Problem is, it’s crashing when it’s running on a different system.

ImportError: /lib64/libm.so.6: version `GLIBC_2.29' not found (required by /path/to/mylib.cpython-36m-x86_64-linux-gnu.so)

I understand the error. The program was compiled on glibc 2.29 or newer and it cannot load on the other computer where the glibc version differs.

In theory you’re supposed to build on the same system that you will distribute the software to. In practice you’re not going to setup build servers and distribute different executables for each versions of ubuntu and debian OS. All I want is to ship a handful of math functions, there’s no reason this can’t work on two computers.

I was able to find which symbols are used and causing troubles with nm /path/to/file.so or objdump -T /path/to/file.so

$ nm --dynamic mylib.cpython-38m-x86_64-linux-gnu.so  | grep GLIBC
                 U pow@GLIBC_2.29
                 U sqrt@GLIBC_2.2.5

The issue is due to pow(), the power function from the standard math library, was broken in version 2.29 of the GLIBC.

The broader question is, how to determine which functions were changed in which versions of the glibc? is there a wiki page or changelog somewhere?

then how to link or relink to a specific function/symbol to maximize compatibility?

P.S. Obviously from the filename I am using cython to compiled C functions alongside python code. Cython is compiling with gcc and can be given compiler and linker flags.

2

Answers


  1. Chosen as BEST ANSWER

    You can refer to the glibc source code to find which symbols are available.

    This pow() function is from the math module.

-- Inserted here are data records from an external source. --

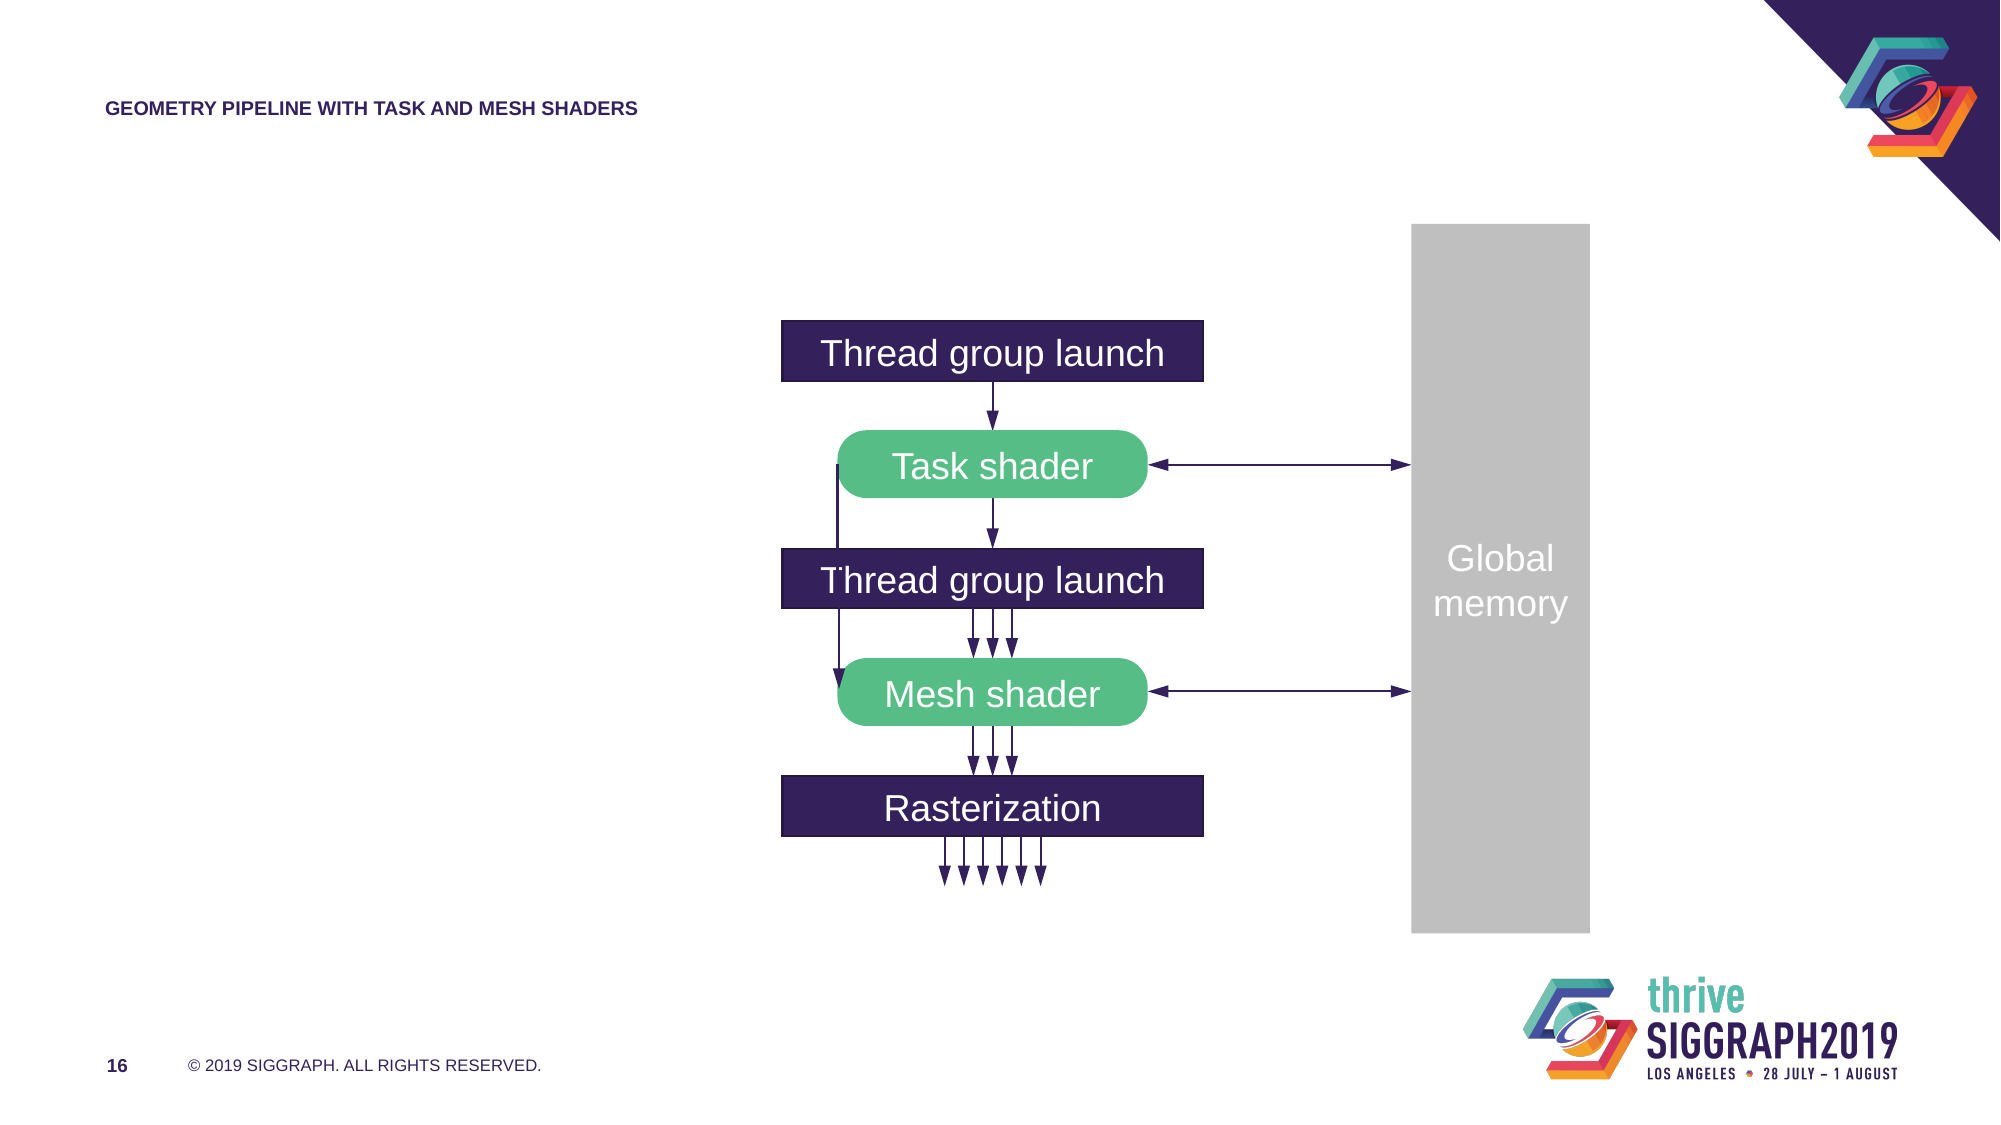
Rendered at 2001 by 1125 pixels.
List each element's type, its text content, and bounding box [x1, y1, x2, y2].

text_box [973, 608, 1012, 659]
text_box Thread group launch [781, 320, 1204, 382]
text_box Mesh shader [836, 657, 1149, 727]
picture [1, 0, 2000, 1125]
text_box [973, 725, 1012, 777]
title Geometry Pipeline with task and mesh shaders [105, 23, 1749, 195]
text_box Thread group launch [839, 548, 1204, 609]
text_box Global memory [1410, 223, 1591, 935]
slide_number 16 [106, 1034, 179, 1095]
footer © 2019 SIGGRAPH. ALL RIGHTS RESERVED. [179, 1034, 1463, 1095]
text_box Thread group launch [781, 548, 837, 609]
text_box Rasterization [781, 775, 1204, 837]
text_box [944, 835, 1041, 887]
text_box Task shader [836, 429, 1149, 500]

The source code with the version mapping is visible here https://github.com/bminor/glibc/blob/release/2.29/master/math/Versions

    Looking for pow; the function was altered in versions 2.0 and 2.29

      ...
      }
      GLIBC_2.29 {
        # No SVID compatible error handling.
        exp; exp2; log; log2; pow;
      }
      ...
    

    Finding some changelog here https://lwn.net/Articles/778286/ and here https://www.linaro.org/blog/glibc-improvements-and-what-to-expect-in-future-linux-distributions/

    "The glibc 2.29 replaced its generic exp, exp2, exp10f, log, log2, pow, sinf, cosf, sincosf and tanf with an optimized version originally from Arm Optimized Routines. These new routines also follow the new C standard regarding error handling, which results in less overhead. The performance improvements range from two to three times on both latency and throughput."

    It's a fantastic improvement!

    Unfortunately the way the way the glib (does not) handles compatibility, it's equivalent to removing the function. Software compiled earlier is forever stuck on the older function @2.0.0 and will never get the improvement. Software compiled later can only use the newest function and will explode on systems that don't have it. Sad.

    You could instruct the linker to use the function in version 2.0.0 to ensure maximum compatibility, however you probably want to use the newer faster function. It's not clear to me how to do that.

    __asm__(".symver pow,pow@GLIBC_2.0.0");
    

  2. In theory you’re supposed to build on the same system that you will distribute the software to.

    That is incorrect: you don’t need to build on every version (that would be a nightmare).

    What you are supposed to do is build on the lowest version of the system that you intend to support.

    For example, if you build your math program (assuming it doesn’t need graphics dependencies) on a RedHat 7.21 system (in a VM — I don’t advocate actually running such an oldie), it will run on every Linux system that is not older than 20 years.

    The broader question is, how to determine which functions were changed in which versions of the glibc?

    That is the wrong question to ask, but user5994461 has provided a good answer for it.


    1 Here I really mean RedHat-7.2 (which was the base for RHEL-2.1), and not RHEL-7.2 that was released in 2015.